As is her habit from time to time, teh Eldest Gel approached me this evening with a piece of trivia she had picked up somewhere, namely, that there’s a new theory floating about that Asian gerbils were responsible for the bubonic plague that ravaged Medieval Europe, not rats.
This was intriguing enough to ol’ Robbo’s scattershot brain that I had to look it up. Turns out she’s right:
“What we are suggesting is that it was gerbils in Central Asia and the bacterium in gerbils that eventually came to Europe,” Stenseth says. The scientists used climate records to check their theory, and they found a tentative link. When the climate in Asia was good, gerbils are thought to have thrived; but when it went bad, the population crashed. And about 15 years after each boom and bust, a plague outbreak erupted in Europe. The theory is that fleas carrying plague jumped from dead gerbils to pack animals and human traders, who then brought it to European cities. The research team’s results appear in the current issue of the Proceedings of the National Academy of Sciences.

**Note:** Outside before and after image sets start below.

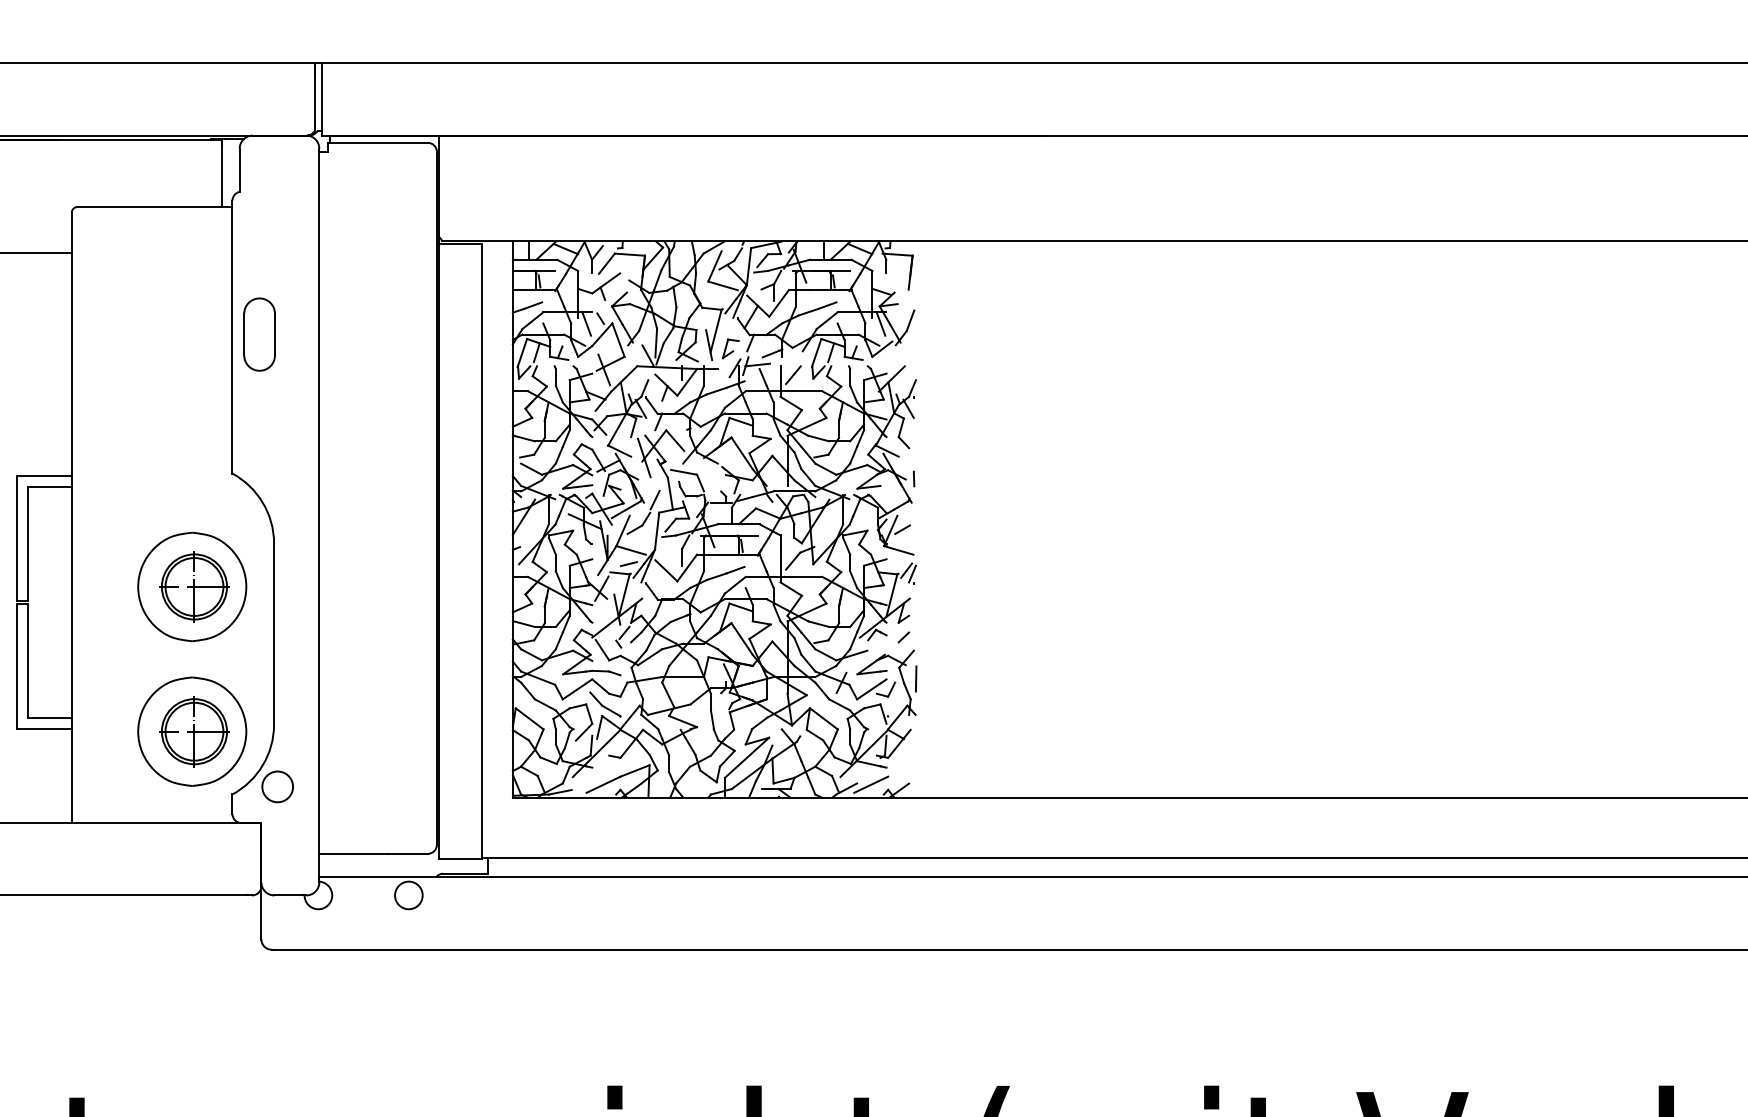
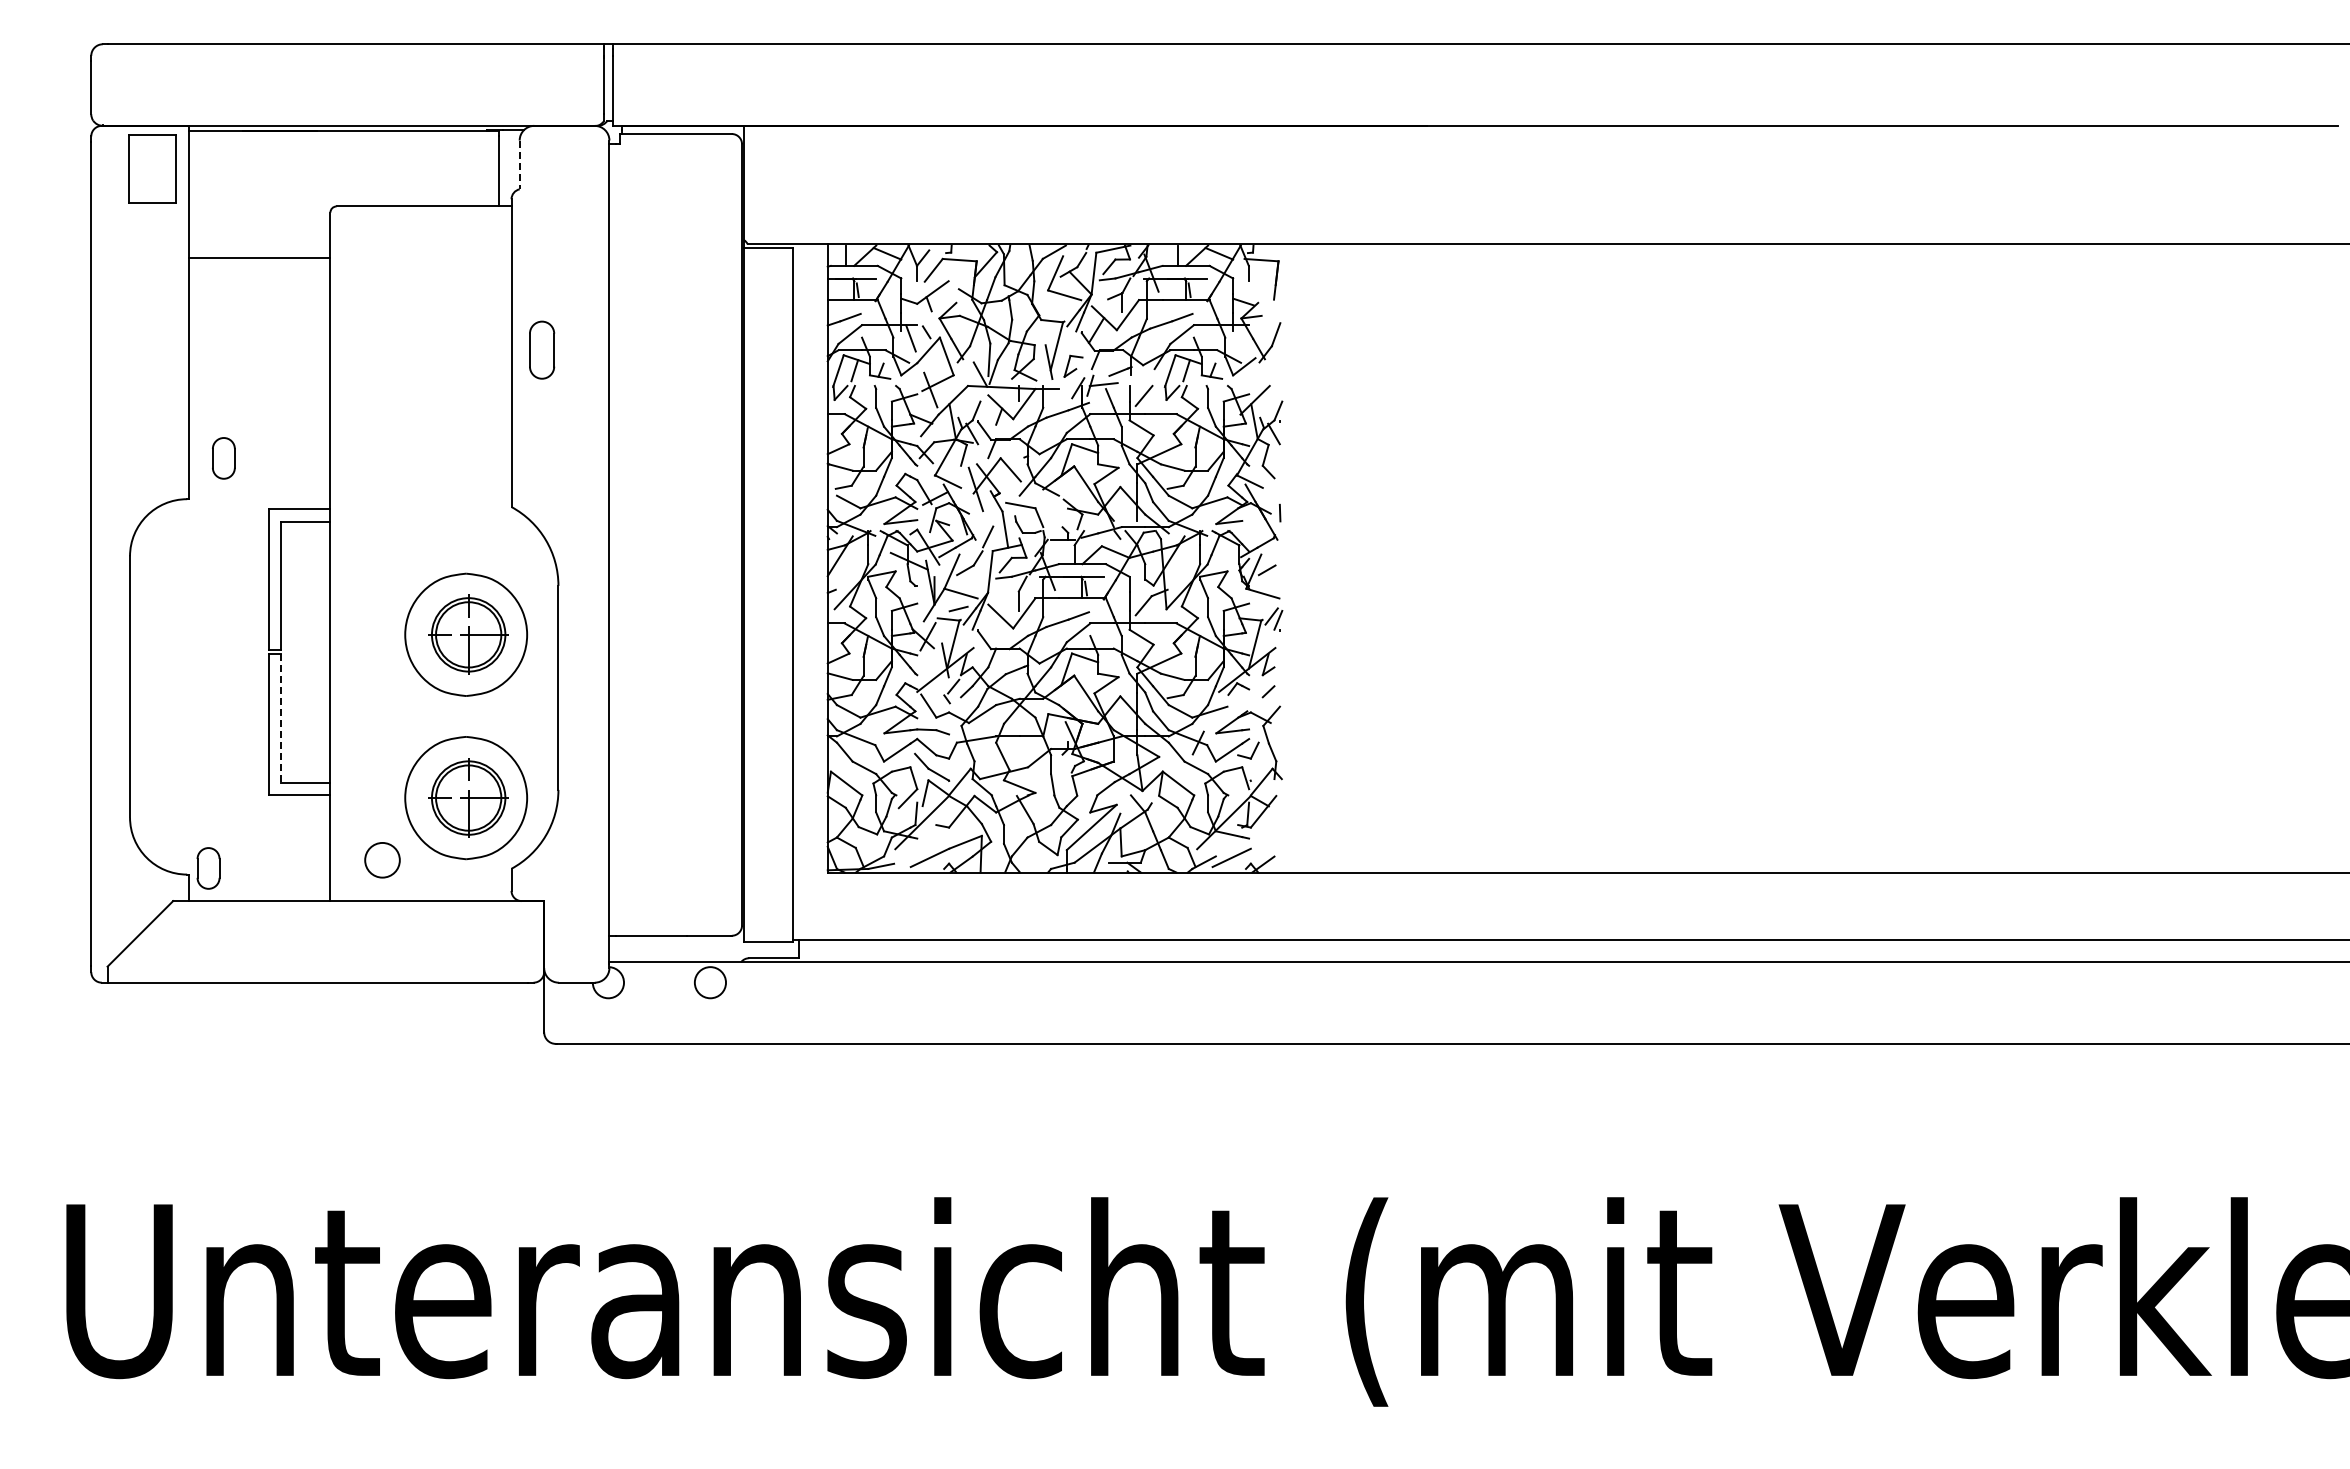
line: (239, 170) -> (519, 165), solid -> dashed
line: (880, 324) -> (1242, 338), removed
part: (259, 333) -> (541, 349), size x0.7
line: (27, 662) -> (280, 719), solid -> dashed
line: (916, 678) -> (1282, 738), removed
circle: (277, 787) -> (382, 860), moved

Of course, rats are still disgusting creatures. (The jury is still out on Siberian hamsters.)
This reminds me of something: The Left attaches all sorts of moral opprobrium to the introduction of small-pox and other diseases by Europeans to the Americas, where said diseases devastated indigenous populations who had no immunity to them. The tone, if not the explicit argument, is that the Europeans did it on purpose as part of their eeeeevil genocidal strategy. Have you ever, ever, heard a single similar argument made with respect to the introduction of the plague to European populations from the East and the Middle East?
No, neither have I.
But then again, consistency is hardz.